My sense from talking to those parents was that they were not out to punish the state for what had happened—they were not pursuing it for criminal negligence—but they wanted to see that no other mother experienced the loss of a child as a result of incarceration. Generally crimes committed by children are physical crimes against other children. In that situation, many parents would want to be assured that the state was doing all it could to prevent such things happening again. That would be a primary consideration for them. We know that if we bring children into the criminal justice system, a third of them will reoffend within a year, and they receive, as it were, a schooling in crime by going through various institutions. As adults, they may well have a criminal record and it will then become harder for them to get a job. They are labelled as criminals and they may be confirmed in a career of crime. They may well go on to have children, who may follow in their footsteps.
If one says to a parent whose child has been harmed by another child or who has lost a child through violence from another child, “We are going to try our best to stop this happening to another child”, then the right, and effective, approach is a welfare one, with all the protections and the secure accommodation that the noble Lord referred to, rather than the wasteful, ineffective approach that we currently take.
I hope that institutions such as Mumsnet and the Mothers’ Union will look at this debate and seek to take up with the Government concerns about the welfare of these children and about protecting children from each other. Often, we are talking about very troubled children and we need to do something about them, but simply maintaining the status quo fails to protect our children in the most effective way. It is time to act. It would be the right thing to do to pass the noble Lord’s Bill. It would be the right thing for our children and for our hard-working taxpayers. None of us wants our tax to be wasted in the way that it currently is.
There is always the risk that we will go backwards.
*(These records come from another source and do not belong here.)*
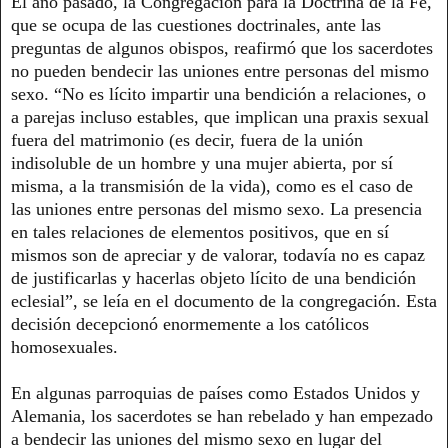
El año pasado, la Congregación para la Doctrina de la Fe,
que se ocupa de las cuestiones doctrinales, ante las
preguntas de algunos obispos, reafirmó que los sacerdotes
no pueden bendecir las uniones entre personas del mismo
sexo. “No es lícito impartir una bendición a relaciones, o
a parejas incluso estables, que implican una praxis sexual
fuera del matrimonio (es decir, fuera de la unión
indisoluble de un hombre y una mujer abierta, por sí
misma, a la transmisión de la vida), como es el caso de
las uniones entre personas del mismo sexo. La presencia
en tales relaciones de elementos positivos, que en sí
mismos son de apreciar y de valorar, todavía no es capaz
de justificarlas y hacerlas objeto lícito de una bendición
eclesial”, se leía en el documento de la congregación. Esta
decisión decepcionó enormemente a los católicos
homosexuales.
En algunas parroquias de países como Estados Unidos y
Alemania, los sacerdotes se han rebelado y han empezado
a bendecir las uniones del mismo sexo en lugar del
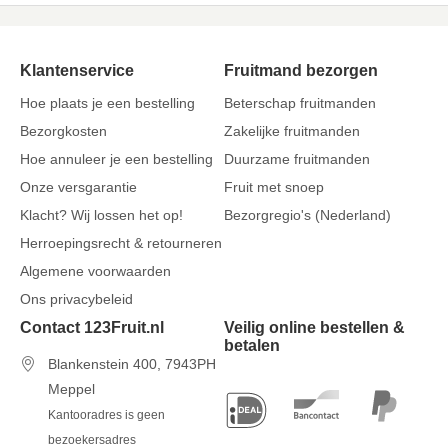
Klantenservice
Fruitmand bezorgen
Hoe plaats je een bestelling
Beterschap fruitmanden
Bezorgkosten
Zakelijke fruitmanden
Hoe annuleer je een bestelling
Duurzame fruitmanden
Onze versgarantie
Fruit met snoep
Klacht? Wij lossen het op!
Bezorgregio's (Nederland)
Herroepingsrecht & retourneren
Algemene voorwaarden
Ons privacybeleid
Contact 123Fruit.nl
Veilig online bestellen &
betalen
Blankenstein 400, 7943PH
Meppel
Kantooradres is geen
bezoekersadres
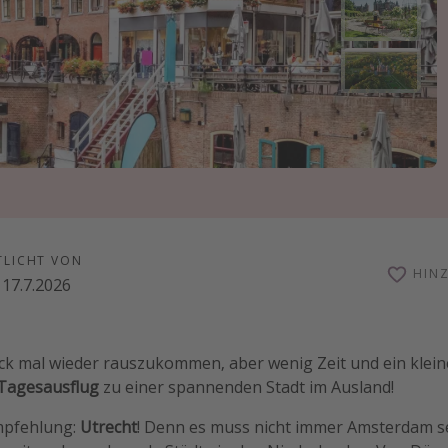
TLICHT VON
HIN
17.7.2026
Bock mal wieder rauszukommen, aber wenig Zeit und ein kle
Tagesausflug
zu einer spannenden Stadt im Ausland!
mpfehlung:
Utrecht
! Denn es muss nicht immer Amsterdam se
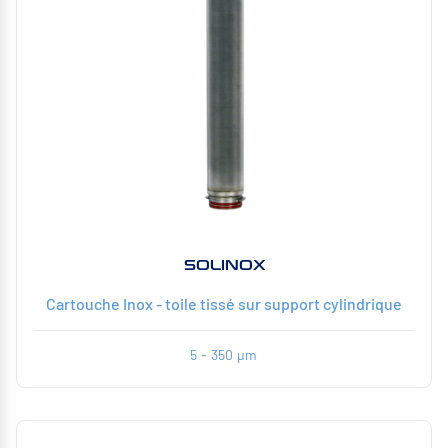
SOLINOX
Cartouche Inox - toile tissé sur support cylindrique
5 - 350 µm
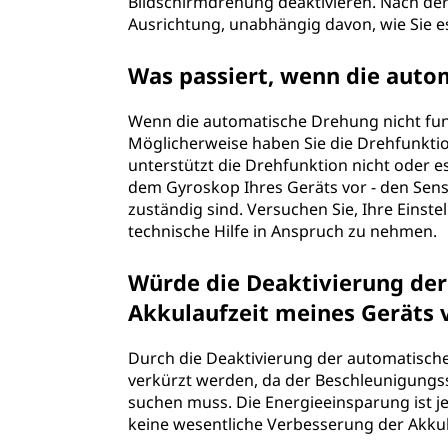
Bildschirmdrehung deaktivieren. Nach der 
Ausrichtung, unabhängig davon, wie Sie es
Was passiert, wenn die auto
Wenn die automatische Drehung nicht fun
Möglicherweise haben Sie die Drehfunktio
unterstützt die Drehfunktion nicht oder 
dem Gyroskop Ihres Geräts vor - den Sen
zuständig sind. Versuchen Sie, Ihre Einst
technische Hilfe in Anspruch zu nehmen.
Würde die Deaktivierung de
Akkulaufzeit meines Geräts 
Durch die Deaktivierung der automatische
verkürzt werden, da der Beschleunigungs
suchen muss. Die Energieeinsparung ist je
keine wesentliche Verbesserung der Akkul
Towards the end of his career in the House, Lord Onslow learnt how many children we were incarcerating in this country, and I remember how passionately he advocated reducing the numbers. We could go back to increasing the number of children in that situation. Therefore, I ask the Minister—he may prefer to write to me—how much the youth justice system costs and how much would be saved if we raised the age of criminal responsibility to 14. That age is much more the norm in civilised countries, and I hope that this Bill will be a step towards that. If he could do some modelling, looking at the longer-term impact of a reduction in the number of children having a career of crime and coming back into the criminal justice system again and again, that, too, would be helpful.
Finally, I commend the noble Lord for his perseverance and for bringing this issue back again and again. It is, ultimately, a question of children’s rights. Here we are, in this country, punishing the very children who often we as a nation most let down. The noble Lord is absolutely right to keep persevering, and I am very glad that he has brought this to the House.